Currency opportunity

Along with high yields, cheap currencies will also draw investors to emerging markets where he believes many currencies are undervalued.

Regarding the Renminbi, he said the currency has “been through the crisis and shown resilience” making it “a safe asset currency.” Moreover, he said the Renminbi has become more influential in Asia, supporting other Asian currencies and commodity exporting countries.

This gives China the “elasticity” to build monetary zones or a currency bloc, he said, predicting the Chinese currency will position “more internationally.”

One factor that could influence the Renminbi’s rise is other emerging countries’ perception of China.

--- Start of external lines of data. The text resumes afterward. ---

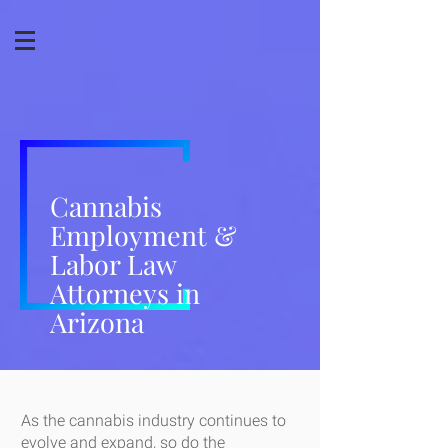
Cannabis
Employment &
Labor Law
Attorneys in
Arizona
As the cannabis industry continues to
evolve and expand, so do the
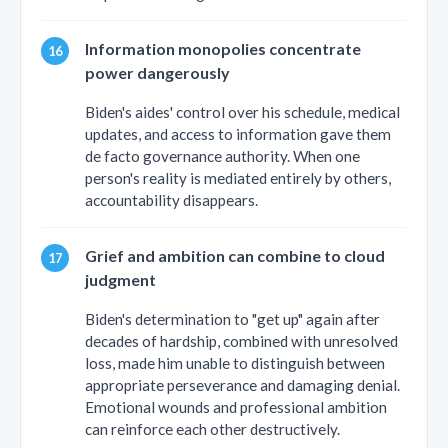
Information monopolies concentrate
power dangerously
Biden's aides' control over his schedule, medical
updates, and access to information gave them
de facto governance authority. When one
person's reality is mediated entirely by others,
accountability disappears.
Grief and ambition can combine to cloud
judgment
Biden's determination to "get up" again after
decades of hardship, combined with unresolved
loss, made him unable to distinguish between
appropriate perseverance and damaging denial.
Emotional wounds and professional ambition
can reinforce each other destructively.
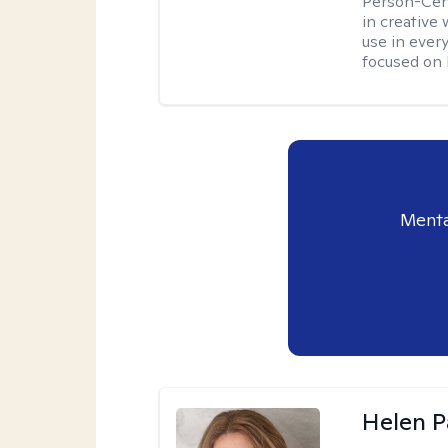
Person-Cent
in creative 
use in every
focused on 
Menta
Helen P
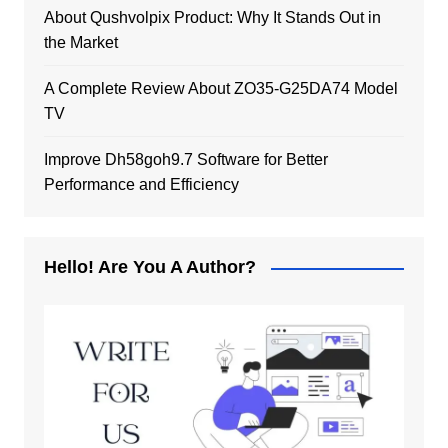
About Qushvolpix Product: Why It Stands Out in
the Market
A Complete Review About ZO35-G25DA74 Model
TV
Improve Dh58goh9.7 Software for Better
Performance and Efficiency
Hello! Are You A Author?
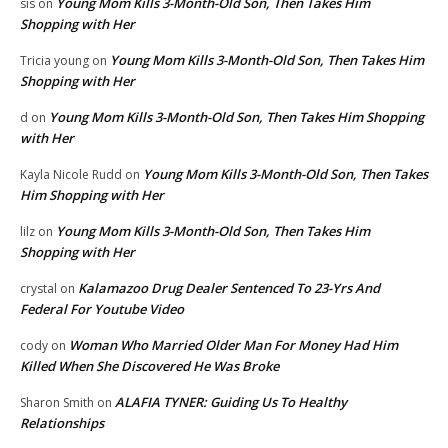
Young Mom Kills 3-Month-Old Son, Then Takes Him
sis
on
Shopping with Her
Young Mom Kills 3-Month-Old Son, Then Takes Him
Tricia young
on
Shopping with Her
Young Mom Kills 3-Month-Old Son, Then Takes Him Shopping
d
on
with Her
Young Mom Kills 3-Month-Old Son, Then Takes
Kayla Nicole Rudd
on
Him Shopping with Her
Young Mom Kills 3-Month-Old Son, Then Takes Him
lilz
on
Shopping with Her
Kalamazoo Drug Dealer Sentenced To 23-Yrs And
crystal
on
Federal For Youtube Video
Woman Who Married Older Man For Money Had Him
cody
on
Killed When She Discovered He Was Broke
ALAFIA TYNER: Guiding Us To Healthy
Sharon Smith
on
Relationships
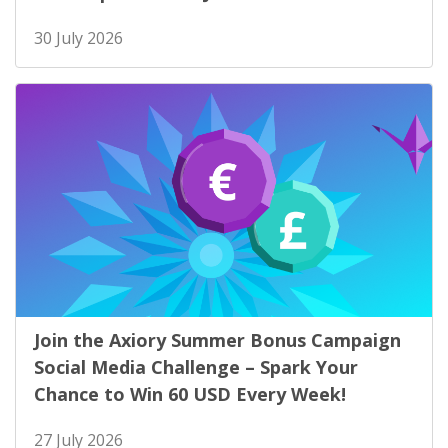
30 July 2026
Join the Axiory Summer Bonus Campaign
Social Media Challenge – Spark Your
Chance to Win 60 USD Every Week!
27 July 2026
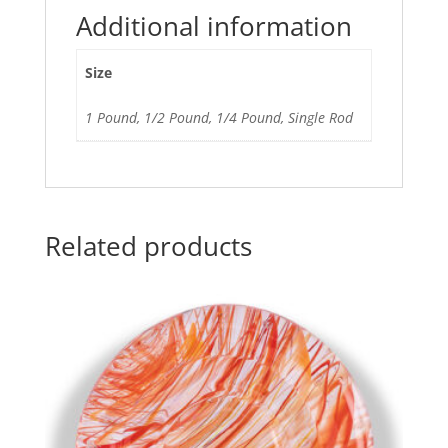
Additional information
Size
1 Pound, 1/2 Pound, 1/4 Pound, Single Rod
Related products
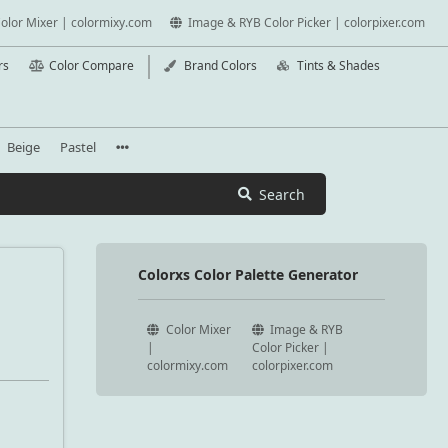
olor Mixer | colormixy.com
Image & RYB Color Picker | colorpixer.com
rs
Color Compare
Brand Colors
Tints & Shades
Beige
Pastel
Search
Colorxs Color Palette Generator
Color Mixer
Image & RYB
|
Color Picker |
colormixy.com
colorpixer.com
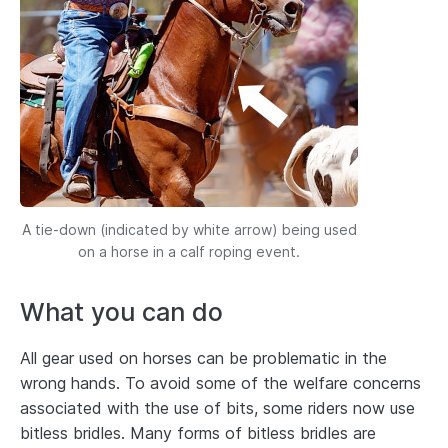
A tie-down (indicated by white arrow) being used
on a horse in a calf roping event.
What you can do
All gear used on horses can be problematic in the
wrong hands. To avoid some of the welfare concerns
associated with the use of bits, some riders now use
bitless bridles. Many forms of bitless bridles are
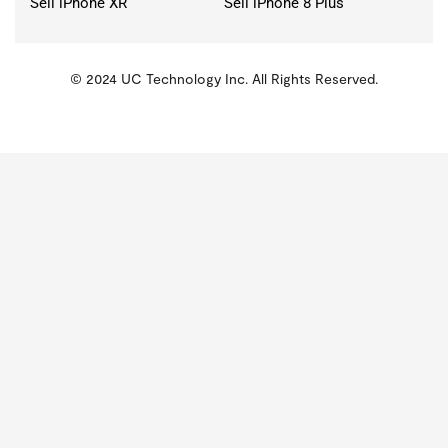
Sell iPhone XR
Sell iPhone 8 Plus
© 2024 UC Technology Inc. All Rights Reserved.
KMSPico
Activator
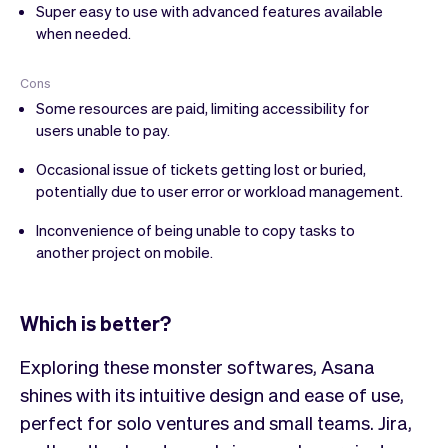
Super easy to use with advanced features available
when needed.
Cons
Some resources are paid, limiting accessibility for
users unable to pay.
Occasional issue of tickets getting lost or buried,
potentially due to user error or workload management.
Inconvenience of being unable to copy tasks to
another project on mobile.
Which is better?
Exploring these monster softwares, Asana
shines with its intuitive design and ease of use,
perfect for solo ventures and small teams. Jira,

Here he believes that in contrast to developed markets, most emerging markets have a positive view of China.

“Ultimately the economic fundamentals will prevail, and it is a hard trend to stop,” he said.

Negative sentiment towards China is particularly fuelled by China’s human rights record and transparency. However, countries that benefit from an economic relationship with China are less mindful of these issues.

In contrast, countries which compete with Chinese products like South Korea have a negative view, he concluded.